Исходный текст —
»»
Шрифт:
Интервал:
Закладка:
Ну, а теперь – совсем по-молчалински: «Разве мы делаем что-нибудь против революции? С первого дня революции мы ничего не делаем. Мы только ходим друг к другу в гости и говорим, что нам трудно жить. Потому что нам легче жить, если мы говорим, что нам трудно жить. Ради бога, не отнимайте у нас последнего средства к существованию, разрешите нам говорить, что нам трудно жить. Ну хотя бы вот так, шепотом: „Нам трудно жить“. Товарищи, я прошу вас от имени миллиона людей: дайте нам право на шепот. Вы за стройкою даже его не услышите. Уверяю вас. Мы всю жизнь свою шепотом проживем». Будем «годить»! – как у Салтыкова-Щедрина.
Мы еще вернемся к такому шепоту и молчанию. Не простые это жалобы маленького человека, который готов жить скромно и порядочно. Эрдман прекрасно понимал-предчувствовал и предвидел, чем обернутся они для большинства людей в недалеком будущем.
Громче всех в те годы – «во весь голос» – выступил против новых представителей нашего семейства В. Маяковский. Он, наверное, лучше многих понял и испытал на себе, как эта плесень разъедает и великие мечты, и человеческие души. Возможно, как человек Маяковский воспринял эту угрозу очень лично, а как поэт очень остро. Многие его стихотворения конца 1920-х годов просто кричат о беде.
««
Раздел данных —
»»
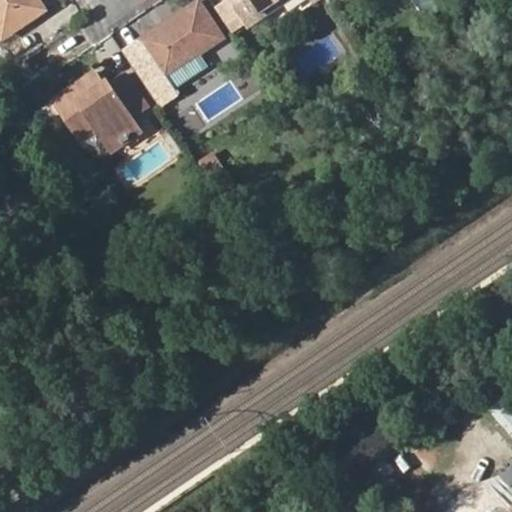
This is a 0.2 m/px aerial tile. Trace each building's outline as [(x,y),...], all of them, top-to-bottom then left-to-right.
[(0,0),(0,35),(0,36),(43,8),(37,0),(0,0)] [(166,26),(141,43),(148,55),(136,63),(162,103),(175,94),(161,74),(219,35),(195,0),(193,0),(162,21),(166,26)] [(225,0),(244,27),(284,0),(225,0)] [(92,68),(85,72),(94,84),(100,80),(92,68)] [(86,111),(95,122),(109,145),(137,126),(127,113),(144,102),(122,70),(107,81),(103,76),(100,80),(94,84),(85,72),(52,95),(70,122),(86,111)] [(78,133),(95,122),(86,111),(70,122),(78,133)] [(206,173),(220,165),(211,151),(197,159),(206,173)] [(511,438),(511,416),(497,400),(486,411),(511,438)] [(441,511),(468,511),(452,499),(441,511)]
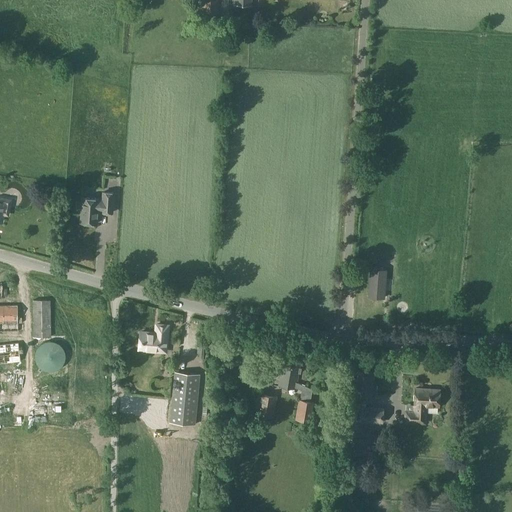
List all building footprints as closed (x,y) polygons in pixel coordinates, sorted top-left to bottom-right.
««
Задача —
Согласуются ли с исходным текстом три утверждения ниже? На каждое ответьте «да» или «нет» и дословно приведите слова текста, которые это решают.
1. Говорящий утверждает, что им легче жить, когда они говорят, что им трудно жить.
2. Эрдман не предвидел, чем обернутся эти жалобы для большинства людей.
3. Маяковский выступил против новых представителей семейства тише всех.

Решённая задача —
1. Да: «Потому что нам легче жить, если мы говорим, что нам трудно жить».
2. Нет: «Эрдман прекрасно понимал-предчувствовал и предвидел, чем обернутся они для большинства людей в недалеком будущем».
3. Нет: «Громче всех в те годы – „во весь голос“ – выступил против новых представителей нашего семейства В. Маяковский».